4 heures sonnaient à l’horloge encastrée dans le fronton central du palais de Saint-Cloud quand Marianne gravit le grand escalier construit au siècle précédent. Elle se sentait mal à l’aise, moins à cause des regards qui, depuis la cour d’honneur, s’étaient attachés à elle et dont elle se sentait suivie, qu’à la pensée de ce qui l’attendait dans cette demeure inconnue. Deux mois et demi s’étaient écoulés depuis la dramatique scène des Tuileries et c’était la première fois qu’elle allait « le » revoir. Cela suffisait à faire trembler son cœur.

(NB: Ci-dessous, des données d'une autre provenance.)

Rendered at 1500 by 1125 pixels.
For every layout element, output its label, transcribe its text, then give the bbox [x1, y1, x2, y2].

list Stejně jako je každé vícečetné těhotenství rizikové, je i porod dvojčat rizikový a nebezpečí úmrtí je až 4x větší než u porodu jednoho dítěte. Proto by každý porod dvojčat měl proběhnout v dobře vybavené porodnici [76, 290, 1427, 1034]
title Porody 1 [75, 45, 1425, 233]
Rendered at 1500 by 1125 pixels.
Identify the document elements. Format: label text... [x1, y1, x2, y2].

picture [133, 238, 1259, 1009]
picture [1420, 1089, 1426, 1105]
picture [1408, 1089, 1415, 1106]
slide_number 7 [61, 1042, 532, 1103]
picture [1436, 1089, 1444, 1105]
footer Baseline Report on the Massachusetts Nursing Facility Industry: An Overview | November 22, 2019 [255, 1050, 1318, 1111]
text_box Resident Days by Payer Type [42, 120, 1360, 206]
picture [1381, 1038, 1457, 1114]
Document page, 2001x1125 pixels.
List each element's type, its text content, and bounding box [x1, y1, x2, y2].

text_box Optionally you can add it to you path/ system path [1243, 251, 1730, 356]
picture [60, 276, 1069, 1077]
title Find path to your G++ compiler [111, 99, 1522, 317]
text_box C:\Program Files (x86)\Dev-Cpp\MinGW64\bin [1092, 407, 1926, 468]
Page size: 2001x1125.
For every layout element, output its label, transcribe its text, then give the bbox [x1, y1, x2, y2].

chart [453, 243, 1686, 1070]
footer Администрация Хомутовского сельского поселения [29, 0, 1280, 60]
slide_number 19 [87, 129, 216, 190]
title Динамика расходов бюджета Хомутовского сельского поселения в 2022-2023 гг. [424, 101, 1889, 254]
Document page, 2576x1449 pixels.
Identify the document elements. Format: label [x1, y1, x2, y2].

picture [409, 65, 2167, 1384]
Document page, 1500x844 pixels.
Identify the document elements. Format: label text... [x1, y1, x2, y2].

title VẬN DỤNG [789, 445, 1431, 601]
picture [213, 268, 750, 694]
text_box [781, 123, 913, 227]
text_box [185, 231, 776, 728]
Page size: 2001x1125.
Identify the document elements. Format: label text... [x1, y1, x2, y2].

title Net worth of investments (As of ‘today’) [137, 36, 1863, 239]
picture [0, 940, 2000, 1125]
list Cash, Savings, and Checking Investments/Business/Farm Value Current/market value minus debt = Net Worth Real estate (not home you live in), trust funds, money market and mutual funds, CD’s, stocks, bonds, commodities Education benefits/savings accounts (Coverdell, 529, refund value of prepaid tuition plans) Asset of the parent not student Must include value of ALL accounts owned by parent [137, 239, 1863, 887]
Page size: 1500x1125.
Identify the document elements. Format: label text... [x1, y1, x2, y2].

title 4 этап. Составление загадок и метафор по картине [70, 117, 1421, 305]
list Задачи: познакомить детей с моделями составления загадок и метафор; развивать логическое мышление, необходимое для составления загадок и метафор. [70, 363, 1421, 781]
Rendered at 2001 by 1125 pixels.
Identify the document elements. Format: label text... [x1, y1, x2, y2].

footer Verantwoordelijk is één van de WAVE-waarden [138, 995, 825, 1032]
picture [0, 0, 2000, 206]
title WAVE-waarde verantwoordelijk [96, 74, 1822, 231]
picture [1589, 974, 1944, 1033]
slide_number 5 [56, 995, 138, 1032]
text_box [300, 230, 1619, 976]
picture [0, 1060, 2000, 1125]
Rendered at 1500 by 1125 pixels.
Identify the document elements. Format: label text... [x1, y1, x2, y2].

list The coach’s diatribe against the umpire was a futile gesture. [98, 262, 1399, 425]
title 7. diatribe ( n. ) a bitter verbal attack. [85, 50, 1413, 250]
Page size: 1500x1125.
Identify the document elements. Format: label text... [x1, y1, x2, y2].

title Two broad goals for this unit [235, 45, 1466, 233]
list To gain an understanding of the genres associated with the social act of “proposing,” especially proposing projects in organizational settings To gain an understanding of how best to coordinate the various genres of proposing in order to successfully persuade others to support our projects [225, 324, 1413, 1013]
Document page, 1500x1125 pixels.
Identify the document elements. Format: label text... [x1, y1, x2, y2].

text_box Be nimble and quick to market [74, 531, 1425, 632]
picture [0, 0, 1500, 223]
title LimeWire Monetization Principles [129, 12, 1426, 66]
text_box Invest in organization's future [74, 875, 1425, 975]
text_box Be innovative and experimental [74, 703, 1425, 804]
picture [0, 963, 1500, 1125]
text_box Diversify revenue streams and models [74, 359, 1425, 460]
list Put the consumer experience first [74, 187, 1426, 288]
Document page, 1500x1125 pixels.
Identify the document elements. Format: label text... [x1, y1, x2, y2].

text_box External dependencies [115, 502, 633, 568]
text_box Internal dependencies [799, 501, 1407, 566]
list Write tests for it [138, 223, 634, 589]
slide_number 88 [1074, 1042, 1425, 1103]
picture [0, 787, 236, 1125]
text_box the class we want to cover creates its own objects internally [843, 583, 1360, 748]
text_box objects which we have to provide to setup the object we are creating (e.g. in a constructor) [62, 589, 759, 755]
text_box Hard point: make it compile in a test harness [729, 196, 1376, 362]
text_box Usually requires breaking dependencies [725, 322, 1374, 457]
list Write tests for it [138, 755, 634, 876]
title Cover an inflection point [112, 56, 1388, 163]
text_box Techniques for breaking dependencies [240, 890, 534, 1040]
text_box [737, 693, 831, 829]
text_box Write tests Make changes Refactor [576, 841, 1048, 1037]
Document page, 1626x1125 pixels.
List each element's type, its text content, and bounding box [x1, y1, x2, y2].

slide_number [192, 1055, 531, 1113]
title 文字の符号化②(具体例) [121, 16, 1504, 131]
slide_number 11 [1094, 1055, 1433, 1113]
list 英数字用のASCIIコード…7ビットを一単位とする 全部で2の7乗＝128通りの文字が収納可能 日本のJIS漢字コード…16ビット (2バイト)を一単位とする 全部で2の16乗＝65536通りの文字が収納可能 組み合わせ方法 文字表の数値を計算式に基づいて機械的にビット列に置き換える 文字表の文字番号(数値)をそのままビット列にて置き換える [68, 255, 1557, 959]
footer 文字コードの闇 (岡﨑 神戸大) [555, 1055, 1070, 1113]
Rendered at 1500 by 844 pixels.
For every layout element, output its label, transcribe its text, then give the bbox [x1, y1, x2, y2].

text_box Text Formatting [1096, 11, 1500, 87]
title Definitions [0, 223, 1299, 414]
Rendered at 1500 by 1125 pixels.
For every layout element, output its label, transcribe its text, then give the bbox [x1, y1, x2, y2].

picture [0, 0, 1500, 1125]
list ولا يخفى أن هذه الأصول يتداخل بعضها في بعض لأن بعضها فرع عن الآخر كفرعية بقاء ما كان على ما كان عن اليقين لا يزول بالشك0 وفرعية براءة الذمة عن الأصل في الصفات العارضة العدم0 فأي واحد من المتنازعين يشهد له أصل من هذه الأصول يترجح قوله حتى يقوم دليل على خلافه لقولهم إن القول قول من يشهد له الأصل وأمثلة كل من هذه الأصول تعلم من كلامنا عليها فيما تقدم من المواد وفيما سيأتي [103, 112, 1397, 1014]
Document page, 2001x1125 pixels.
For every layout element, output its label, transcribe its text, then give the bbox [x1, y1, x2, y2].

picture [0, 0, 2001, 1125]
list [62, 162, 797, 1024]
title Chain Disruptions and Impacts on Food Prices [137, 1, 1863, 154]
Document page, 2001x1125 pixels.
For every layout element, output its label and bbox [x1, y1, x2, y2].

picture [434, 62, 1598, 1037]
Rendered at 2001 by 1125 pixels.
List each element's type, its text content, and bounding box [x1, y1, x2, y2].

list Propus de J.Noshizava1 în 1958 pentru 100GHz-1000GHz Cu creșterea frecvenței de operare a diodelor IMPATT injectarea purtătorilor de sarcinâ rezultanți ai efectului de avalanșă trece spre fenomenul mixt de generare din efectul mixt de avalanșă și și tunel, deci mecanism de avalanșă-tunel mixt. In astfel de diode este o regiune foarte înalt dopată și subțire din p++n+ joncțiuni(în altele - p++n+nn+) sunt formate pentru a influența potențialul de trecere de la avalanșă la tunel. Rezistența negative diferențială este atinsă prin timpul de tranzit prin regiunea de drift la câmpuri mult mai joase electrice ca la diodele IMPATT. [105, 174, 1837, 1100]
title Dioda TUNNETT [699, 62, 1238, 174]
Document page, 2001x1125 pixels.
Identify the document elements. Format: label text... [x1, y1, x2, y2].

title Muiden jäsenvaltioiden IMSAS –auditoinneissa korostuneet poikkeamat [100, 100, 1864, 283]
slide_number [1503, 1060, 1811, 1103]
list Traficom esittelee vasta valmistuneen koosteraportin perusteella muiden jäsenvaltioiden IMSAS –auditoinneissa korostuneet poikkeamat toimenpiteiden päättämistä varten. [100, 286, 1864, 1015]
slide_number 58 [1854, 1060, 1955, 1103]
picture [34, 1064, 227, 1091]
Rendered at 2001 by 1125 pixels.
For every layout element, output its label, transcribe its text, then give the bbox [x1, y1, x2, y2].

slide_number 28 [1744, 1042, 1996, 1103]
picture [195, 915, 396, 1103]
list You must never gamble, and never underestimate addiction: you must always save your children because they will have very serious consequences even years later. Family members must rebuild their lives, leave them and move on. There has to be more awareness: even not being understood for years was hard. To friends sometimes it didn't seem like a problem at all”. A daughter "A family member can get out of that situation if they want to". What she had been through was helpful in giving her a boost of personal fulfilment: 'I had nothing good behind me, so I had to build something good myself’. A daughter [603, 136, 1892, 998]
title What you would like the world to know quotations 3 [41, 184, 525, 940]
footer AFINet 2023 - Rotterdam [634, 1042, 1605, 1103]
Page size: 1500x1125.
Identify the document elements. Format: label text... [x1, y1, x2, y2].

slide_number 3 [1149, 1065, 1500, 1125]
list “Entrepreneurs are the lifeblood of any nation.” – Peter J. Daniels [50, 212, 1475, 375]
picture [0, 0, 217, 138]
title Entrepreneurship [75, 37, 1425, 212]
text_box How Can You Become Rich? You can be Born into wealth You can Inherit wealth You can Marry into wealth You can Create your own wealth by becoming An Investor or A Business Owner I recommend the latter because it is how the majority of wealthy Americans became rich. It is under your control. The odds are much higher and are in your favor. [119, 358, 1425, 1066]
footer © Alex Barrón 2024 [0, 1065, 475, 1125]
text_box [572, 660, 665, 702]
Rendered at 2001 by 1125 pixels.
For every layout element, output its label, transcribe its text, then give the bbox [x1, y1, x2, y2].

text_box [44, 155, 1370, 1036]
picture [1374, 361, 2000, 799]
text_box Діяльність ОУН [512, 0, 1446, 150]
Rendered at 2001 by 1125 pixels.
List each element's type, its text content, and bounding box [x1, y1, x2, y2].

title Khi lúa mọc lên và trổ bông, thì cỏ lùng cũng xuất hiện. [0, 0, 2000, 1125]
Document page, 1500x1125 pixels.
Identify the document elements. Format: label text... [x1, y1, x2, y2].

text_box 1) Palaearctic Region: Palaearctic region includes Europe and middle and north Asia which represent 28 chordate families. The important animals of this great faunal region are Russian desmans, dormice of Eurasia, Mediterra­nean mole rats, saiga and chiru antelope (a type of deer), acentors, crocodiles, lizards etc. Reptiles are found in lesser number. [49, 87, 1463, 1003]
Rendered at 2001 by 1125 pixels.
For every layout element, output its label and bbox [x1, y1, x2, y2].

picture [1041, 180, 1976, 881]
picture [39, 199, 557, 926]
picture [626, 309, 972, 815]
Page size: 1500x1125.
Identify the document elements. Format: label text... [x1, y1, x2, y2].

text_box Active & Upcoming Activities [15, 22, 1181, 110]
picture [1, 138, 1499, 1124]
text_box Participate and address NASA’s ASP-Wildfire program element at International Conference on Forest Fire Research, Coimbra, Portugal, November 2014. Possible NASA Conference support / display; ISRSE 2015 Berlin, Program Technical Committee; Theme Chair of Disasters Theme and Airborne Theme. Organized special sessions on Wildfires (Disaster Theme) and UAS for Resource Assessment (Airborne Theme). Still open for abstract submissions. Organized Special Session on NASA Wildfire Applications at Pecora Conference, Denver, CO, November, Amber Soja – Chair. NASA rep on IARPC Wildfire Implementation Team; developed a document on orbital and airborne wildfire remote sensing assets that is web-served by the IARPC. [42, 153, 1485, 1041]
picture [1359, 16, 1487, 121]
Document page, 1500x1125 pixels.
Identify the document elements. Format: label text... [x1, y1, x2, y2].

Une petite note, jointe à la convocation impériale, lui avait indiqué que, la cour portant actuellement le deuil du prince royal de Suède, les grands atours n’étaient pas de mise et qu’elle devait se présenter en « robe ronde » et « coiffure de fantaisie ». Elle avait donc opté pour une robe sans traîne en épais satin blanc et sans autre ornement que des manches-ballons assez volumineuses et l’agrafe d’or et de perles qui marquait, sous les seins, son étroite ceinture. Une toque de même tissu, garnie de plumes d’autruche noires et blanches qui frisaient le long de son cou, coiffait son opulente chevelure sombre et une grande écharpe de cachemire noir et or drapait l’une de ses épaules pour glisser doucement, derrière son dos, jusqu’au creux de l’autre bras. Des perles en poire aux oreilles et des bracelets d’or portés sur les longs gants blancs montant jusqu’au bord des manches complétaient une toilette que toutes les femmes regardaient avec une admirative curiosité. Sur ce point, d’ailleurs, Marianne n’avait aucune inquiétude. Elle en avait médité chaque détail, depuis la simplicité voulue de la robe qui rendait pleine justice à la ligne de ses jambes jusqu’à l’absence de joyaux autour de son long cou souple pour ne pas rompre l’harmonie de sa courbe qui s’attachait avec tant de grâce aux épaules rondes. Jusqu’à la lisière neigeuse de la robe, audacieusement décolletée, sa peau dorée laissait voir sans entrave son éclat chaleureux auquel, Marianne le savait bien, Napoléon s’était toujours montré sensible. Sur le plan physique, sa réussite était totale et sa beauté parfaite. Restait le plan moral.